For Kent, the civil rights movement’s demands for justice and equality were, basically, a natural extension of the message of love she herself knew from the Bible, and her art was never separate from her social activism; rather, it was an extension of it.

In 1965, she created a powerful serigraph titled my people in response to the Watts Riots (sometimes referred to as the Watts Rebellion or Watts Uprising) which took place in the Watts neighborhood and its surrounding areas of Los Angeles from August 11 to 16, 1965. The riots were motivated by anger at the racist and abusive practices of the Los Angeles Police Department, as well as grievances over employment discrimination, residential segregation, and poverty in Los Angeles. The work showcased an excerpt from Langston Hughes’ (1901 – 1967, American poet, social activist, novelist, playwright, and columnist from Missouri. An early innovator of jazz poetry, Hughes is best known as a leader of the Harlem Renaissance) poem Let America Be America Again, underscoring the importance of hope and unity during turbulent times.

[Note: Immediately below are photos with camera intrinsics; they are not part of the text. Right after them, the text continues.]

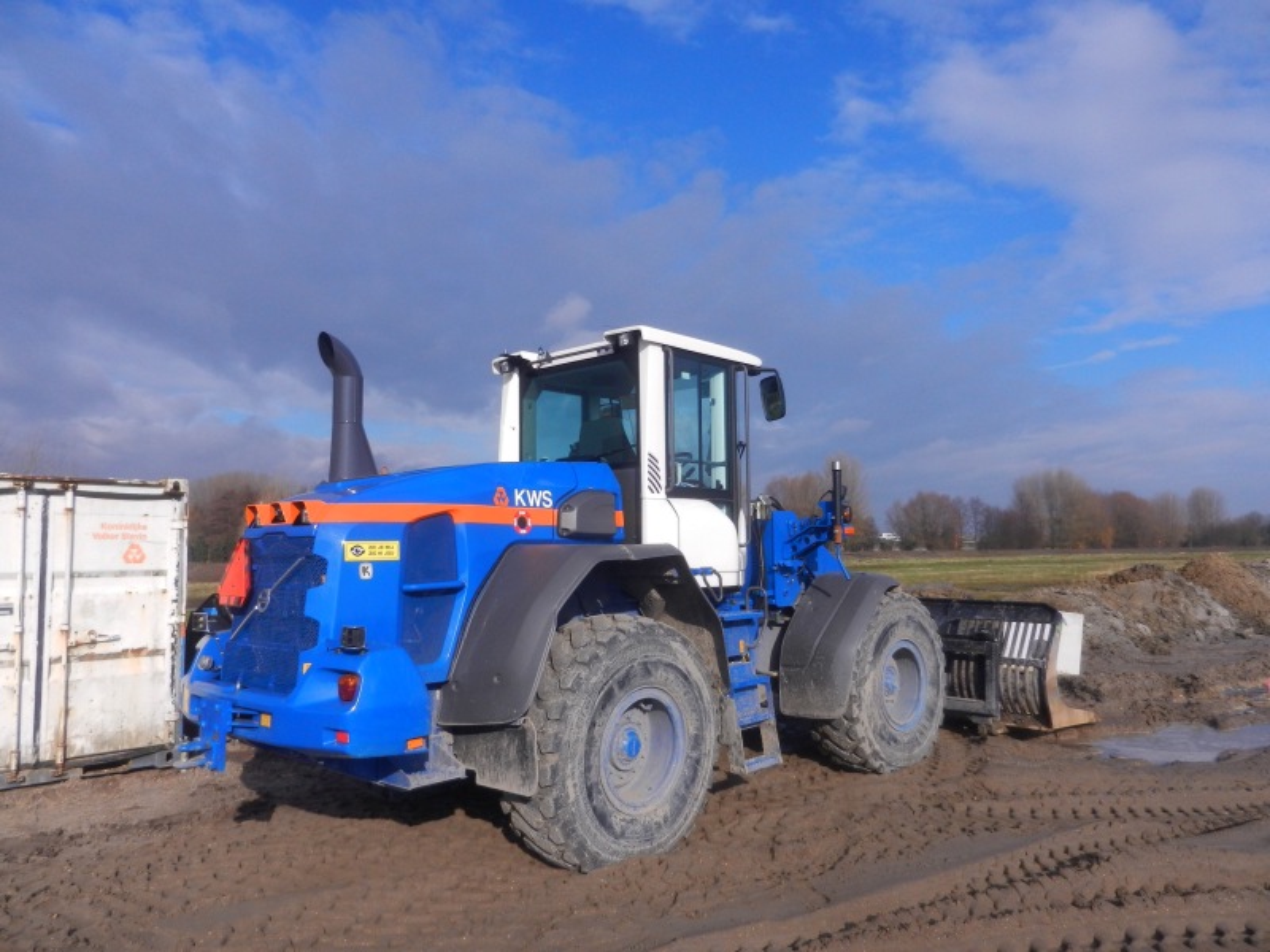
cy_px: 476
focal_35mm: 25
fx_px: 917
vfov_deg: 54.9
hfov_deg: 69.4
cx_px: 635
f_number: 7
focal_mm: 4.5
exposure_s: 1/500
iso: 160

Kent, like much of the nation (and the international community), was deeply shaken by the assassination of civil rights leader Martin Luther King Jr. (1929 – 1968, American Baptist minister who advanced civil rights for people of colour in the United States through the use of nonviolent resistance and nonviolent civil disobedience against Jim Crow laws and other forms of legalized discrimination), on April 4, 1968. In king’s dream, she employed the patriotic national colours of red, white and blue combined with the lettering style of 19th century circus posters or ‘Wild West’ handbills, thereby contrasting King’s uplifting words with America’s history of violence.

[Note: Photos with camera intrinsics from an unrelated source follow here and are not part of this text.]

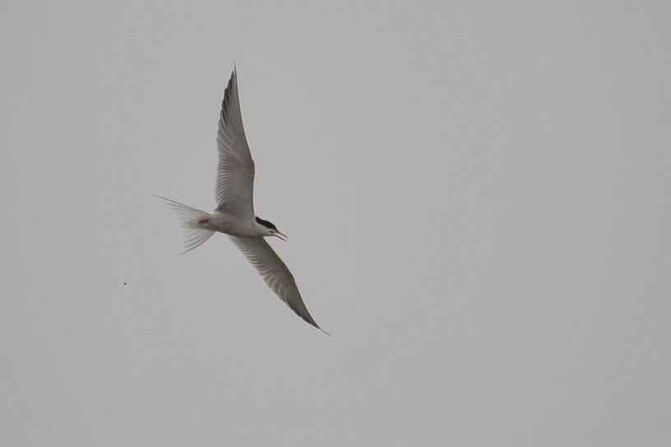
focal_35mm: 300
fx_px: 5591
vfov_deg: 4.6
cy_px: 224
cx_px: 336
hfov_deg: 6.9
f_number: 5.6
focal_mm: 300
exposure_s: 1/2500
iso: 400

The diptych only you and i from 1969 belongs to the famous series Heroes and Sheroes, a suite of 29 prints created between 1968 and 1969 that Kent identified as ‘a set of heroes and sheroes.’ These works, relating to the civil rights movement, manifests a key turning point in Kent’s artistic output. While Kent never directly participated in the radical activities associated with many of her contemporaries of the religious left, her heroes and sheroes works explicitly reflect the social and political movements of the decade, addressing topics such as labor and civil rights, nuclear disarmament, and political assassinations while also incorporating imagery taken directly from mass media. Notable figures represented in this series include the aforementioned Martin Luther King Jr. and Robert F. Kennedy (1925 – 1968, American politician and lawyer who served as the 64th United States attorney general, 1961 - 1964, and U.S. senator, 1965 - 1968. Like his brother John F. Kennedy, he was a prominent member of the Democratic Party and is considered an icon of modern American liberalism).

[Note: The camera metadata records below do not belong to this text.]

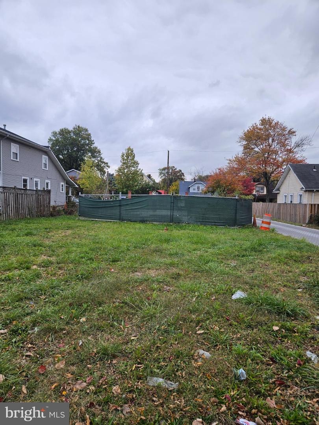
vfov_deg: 73.9
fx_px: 283
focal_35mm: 23
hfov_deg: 58.9
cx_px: 160
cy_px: 212
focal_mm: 5.4
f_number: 1.8
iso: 25
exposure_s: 1/209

only you and i , like most of her work from the 1960s, combines literary quotes with vibrant colors, bold typography and abstract imagery; creating a unique style that continues to inspire and resonate with viewers today. In this particular case, it is a predominantly strong red colour combined with a typography that seems to be taken from old Wild West posters. To this, Kent has added a handwritten text with a concluding reference to the French existentialist Albert Camus. A closer look, however, reveals that the text has nothing whatsoever to do with Camus, it is in fact, actually, a quote from American singer, songwriter, musician and activist Joan Baez (born 1941), whose contemporary folk music often includes songs of protest and social justice: ‘Only you and I can help the sun rise each morning. If we don’t, it may drench itself out in sorrow.’ The second half of Baez’s quote (which was left out by Kent) reads as follows: ‘You special, miraculous, unrepeatable, fragile, fearful, tender, lost, sparkling ruby emerald jewel, rainbow splendor person. It’s up to you.’

When read as a whole, the quote makes it abundantly clear that Kent is stressing the fact that it is up to each and everyone of us to build a better world.

Literature

These works are identified in the Corita Kent Archive as numbers 69-82 and 69-83.

(Eds.) Ian Berry & Michael Duncan, Someday is Now: The Art of Corita Kent, 2013, p. 198 and 229.

Miscellaneous

Transcribed text:

THE MOMENT IN WHICH LIGHT COMES IS GOD only you and i can help the sun rise each morning, if we don’t it may drench itself out in sorrow.